Напряжение внешнего контекста ярко отличает одну сцену — круг гордыни. Очередное воплощение Эвридики говорит с Орфеем так, будто вот вот разрушит самую устойчивую романтическую фантазию — образ героя, который силой любви победит саму смерть. Эта Эвридика демонстрирует Орфею его роль благородного спасителя, за которой скрывается желание обладать идеальной возлюбленной, какой она никогда не будет, да и не была — она не идеал, а живой человек. Спектакль вплотную подходит к обнаружению Орфеем очевидного: «героическая» любовь — это любовь в образ, а не в человека (к слову, центральный конфликт пьесы Ануя). Но открытия не случается, а спор о силе абсолютной любви переходит в спор о гендерных ролях. Эвридика начинает говорить словами, напоминающими неудачные пересказы Симоны де Бовуар — женщина не собственность мужчины, а мужчина никогда не согласится признать её равной себе. Орфей на это отвечает другим клише — «отношения должны быть не равными, а равноправными». На этом диалог заканчивается, и снова происходит всё то же самое — притянуты и предъявлены конфликтующие нарративы, но спектакль делает вид, что не занимает ни одну сторону в этом споре, как бы оставаясь выше этого. На деле же силы уже распределены асимметрично — единственная Эвридика, которая отказывается быть функцией в истории героя, помещена в структуру, где она всё равно остаётся функцией. Чтобы удержать такой конфликт, необходимо поставить под сомнение саму фигуру героя, что в заданных спектаклем координатах становится невозможным. Автор:ки обращаются к феминистскому дискурсу, но располагают его внутри андроцентричной структуры как очередной культурный артефакт.

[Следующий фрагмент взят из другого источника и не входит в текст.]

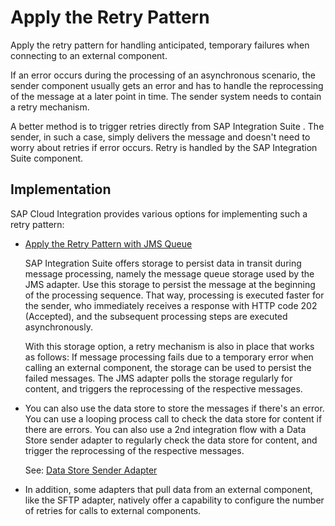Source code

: <!-- loio97789c9d635e4a17b2ab4f369d48007f -->

# Apply the Retry Pattern

Apply the retry pattern for handling anticipated, temporary failures when connecting to an external component.

If an error occurs during the processing of an asynchronous scenario, the sender component usually gets an error and has to handle the reprocessing of the message at a later point in time. The sender system needs to contain a retry mechanism.

A better method is to trigger retries directly from SAP Integration Suite . The sender, in such a case, simply delivers the message and doesn't need to worry about retries if error occurs. Retry is handled by the SAP Integration Suite component.



<a name="loio97789c9d635e4a17b2ab4f369d48007f__section_btr_pqx_sjb"/>

## Implementation

SAP Cloud Integration provides various options for implementing such a retry pattern:

-   [Apply the Retry Pattern with JMS Queue](apply-the-retry-pattern-with-jms-queue-da17d2d.md)

    SAP Integration Suite offers storage to persist data in transit during message processing, namely the message queue storage used by the JMS adapter. Use this storage to persist the message at the beginning of the processing sequence. That way, processing is executed faster for the sender, who immediately receives a response with HTTP code 202 \(Accepted\), and the subsequent processing steps are executed asynchronously.

    With this storage option, a retry mechanism is also in place that works as follows: If message processing fails due to a temporary error when calling an external component, the storage can be used to persist the failed messages. The JMS adapter polls the storage regularly for content, and triggers the reprocessing of the respective messages.

-   You can also use the data store to store the messages if there's an error. You can use a looping process call to check the data store for content if there are errors. You can also use a 2nd integration flow with a Data Store sender adapter to regularly check the data store for content, and trigger the reprocessing of the respective messages.

    See: [Data Store Sender Adapter](data-store-sender-adapter-4f5ef3f.md)

-   In addition, some adapters that pull data from an external component, like the SFTP adapter, natively offer a capability to configure the number of retries for calls to external components.


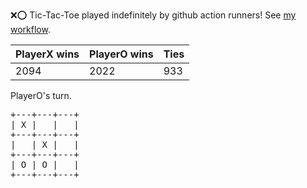 :x::o: Tic-Tac-Toe played indefinitely by github action runners! See [my workflow](.github/workflows/play.yaml).

|PlayerX wins|PlayerO wins|Ties|
|-|-|-|
|2094|2022|933|

PlayerO's turn.

<pre>
+---+---+---+
| X |   |   |
+---+---+---+
|   | X |   |
+---+---+---+
| O | O |   |
+---+---+---+
</pre>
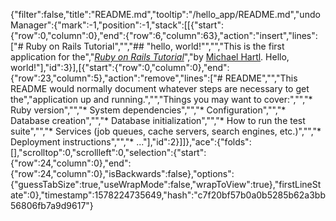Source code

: {"filter":false,"title":"README.md","tooltip":"/hello_app/README.md","undoManager":{"mark":-1,"position":-1,"stack":[[{"start":{"row":0,"column":0},"end":{"row":6,"column":63},"action":"insert","lines":["# Ruby on Rails Tutorial","","## \"hello, world!\"","","This is the first application for the","[*Ruby on Rails Tutorial*](https://railstutorial.jp/)","by [Michael Hartl](http://www.michaelhartl.com/). Hello, world!"],"id":3}],[{"start":{"row":0,"column":0},"end":{"row":23,"column":5},"action":"remove","lines":["# README","","This README would normally document whatever steps are necessary to get the","application up and running.","","Things you may want to cover:","","* Ruby version","","* System dependencies","","* Configuration","","* Database creation","","* Database initialization","","* How to run the test suite","","* Services (job queues, cache servers, search engines, etc.)","","* Deployment instructions","","* ..."],"id":2}]]},"ace":{"folds":[],"scrolltop":0,"scrollleft":0,"selection":{"start":{"row":24,"column":0},"end":{"row":24,"column":0},"isBackwards":false},"options":{"guessTabSize":true,"useWrapMode":false,"wrapToView":true},"firstLineState":0},"timestamp":1578224735649,"hash":"c7f20bf57b0a0b5285b62a3bb56806fb7a9d9617"}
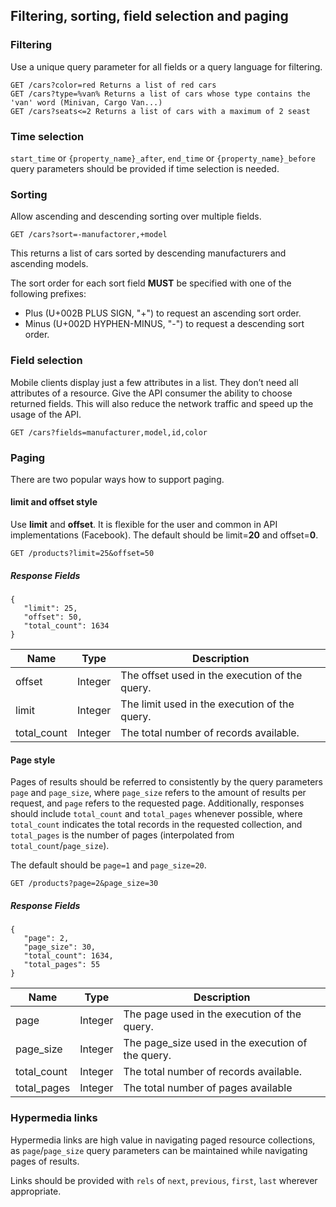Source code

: ## Filtering, sorting, field selection and paging
### Filtering
Use a unique query parameter for all fields or a query language for filtering.

	GET /cars?color=red Returns a list of red cars
	GET /cars?type=%van% Returns a list of cars whose type contains the 'van' word (Minivan, Cargo Van...)
	GET /cars?seats<=2 Returns a list of cars with a maximum of 2 seast

### Time selection

`start_time` or `{property_name}_after`, `end_time` or `{property_name}_before` query parameters should be provided if time selection is needed.

### Sorting

Allow ascending and descending sorting over multiple fields.

	GET /cars?sort=-manufactorer,+model


This returns a list of cars sorted by descending manufacturers and ascending models.

The sort order for each sort field **MUST** be specified with one of the following prefixes:

- Plus (U+002B PLUS SIGN, "+") to request an ascending sort order.
- Minus (U+002D HYPHEN-MINUS, "-") to request a descending sort order.

### Field selection

Mobile clients display just a few attributes in a list. They don’t need all attributes of a resource. Give the API consumer the ability to choose returned fields. This will also reduce the network traffic and speed up the usage of the API.

	GET /cars?fields=manufacturer,model,id,color


### Paging

There are two popular ways how to support paging.

#### limit and offset style

Use **limit** and **offset**. It is flexible for the user and common in API implementations (Facebook). The default should be limit=**20** and offset=**0**.

	GET /products?limit=25&offset=50


##### Response Fields
	{
	   "limit": 25,
	   "offset": 50,
	   "total_count": 1634
	}

|Name|Type|Description|
|---|---|---|
|offset|Integer|The offset used in the execution of the query.|
|limit|Integer|The limit used in the execution of the query.|
|total_count|Integer|The total number of records available.|

#### Page style

Pages of results should be referred to consistently by the query parameters `page` and `page_size`, where `page_size` refers to the amount of results per request, and `page` refers to the requested page. Additionally, responses should include `total_count` and `total_pages` whenever possible, where `total_count` indicates the total records in the requested collection, and `total_pages` is the number of pages (interpolated from `total_count`/`page_size`).

The default should be `page=1` and `page_size=20`.

	GET /products?page=2&page_size=30


##### Response Fields

	{
	   "page": 2,
	   "page_size": 30,
	   "total_count": 1634,
	   "total_pages": 55
	}

|Name|Type|Description|
|---|---|---|
|page|Integer|The page used in the execution of the query.|
|page_size|Integer|The page_size used in the execution of the query.|
|total_count|Integer|The total number of records available.|
|total_pages|Integer|The total number of pages available|

### Hypermedia links

Hypermedia links are high value in navigating paged resource collections, as `page`/`page_size` query parameters can be maintained while navigating pages of results.

Links should be provided with `rels` of `next`, `previous`, `first`, `last` wherever appropriate.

Прямое предъявление символов и нарративов, наверное, могло бы работать, если бы целью был диалог о культуре, как истории накоплений. Но спектакль рассказывает другую историю — историю благородного героя, который великой любовью заслужил идеальную женщину. В финале эмоционально расшатанный пройденными испытаниями Орфей находит свою Эвридику и ведёт её к выходу. Но, конечно, не дождавшись солнца оборачивается, и Эвридика исчезает. Главного испытания «герой» не выдержал, но Анри позволяет ему воссоединиться с Эвридикой по ту сторону жизни, указав новую дорогу, на которой его ждёт «свидание со смертью». Орфей уходит, а Анри оборачивается к залу и произносит те же слова — «есть две породы людей…».

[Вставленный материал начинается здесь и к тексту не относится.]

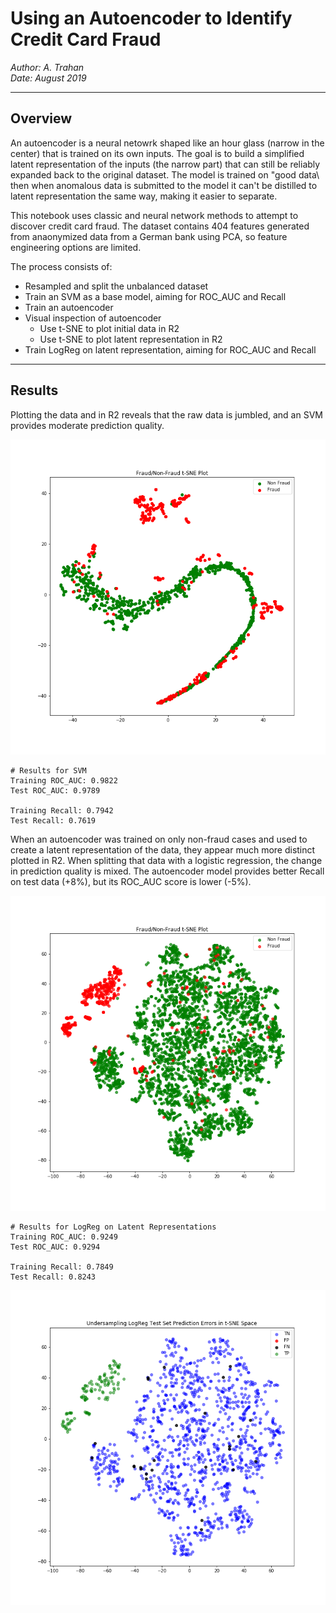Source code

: # Using an Autoencoder to Identify Credit Card Fraud
*Author: A. Trahan*  
*Date:   August 2019*

----
## Overview

An autoencoder is a neural netowrk shaped like an hour glass (narrow in the center) that is trained on its own inputs. The goal is to build a simplified latent representation of the inputs (the narrow part) that can still be reliably expanded back to the original dataset. The model is trained on \"good data\ then when anomalous data is submitted to the model it can't be distilled to latent representation the same way, making it easier to separate.

This notebook uses classic and neural network methods to attempt to discover credit card fraud. The dataset contains 404 features generated from anaonymized data from a German bank using PCA, so feature engineering options are limited.

The process consists of:

* Resampled and split the unbalanced dataset
* Train an SVM as a base model, aiming for ROC_AUC and Recall
* Train an autoencoder
 * Visual inspection of autoencoder
    * Use t-SNE to plot initial data in R2
    * Use t-SNE to plot latent representation in R2
 * Train LogReg on latent representation, aiming for ROC_AUC and Recall

----
## Results

Plotting the data and in R2 reveals that the raw data is jumbled, and an SVM provides moderate prediction quality.

![Input Data in R2](./output/tsne_raw_data.png)

    # Results for SVM
    Training ROC_AUC: 0.9822
    Test ROC_AUC: 0.9789

    Training Recall: 0.7942
    Test Recall: 0.7619

When an autoencoder was trained on only non-fraud cases and used to create a latent representation of the data, they appear much more distinct plotted in R2. When splitting that data with a logistic regression, the change in prediction quality is mixed. The autoencoder model provides better Recall on test data (+8%), but its ROC_AUC score is lower (-5%).

![Latent Representation in R2](./output/tsne_latent_rep.png)

    # Results for LogReg on Latent Representations
    Training ROC_AUC: 0.9249
    Test ROC_AUC: 0.9294

    Training Recall: 0.7849
    Test Recall: 0.8243

![Latent Representation in R2, Color Coded by Confusion Matrix](./output/tsne_latent_rep_confusion.png)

Спектакль «Орфей и Эвридика» — собрание культурных оболочек, подвязанных под категоричное обобщение о человеческой жизни. Авторская позиция растворяется в культурных авторитетах, поэзия уступает место штампам, а содержательно спектакль просто встаёт ещё одним кирпичиком в патриархальный миф о герое — не волевым шагом, а скорее в результате инерции, потому что принимает культурное наследие не как поле борьбы, а как склад готовых значений.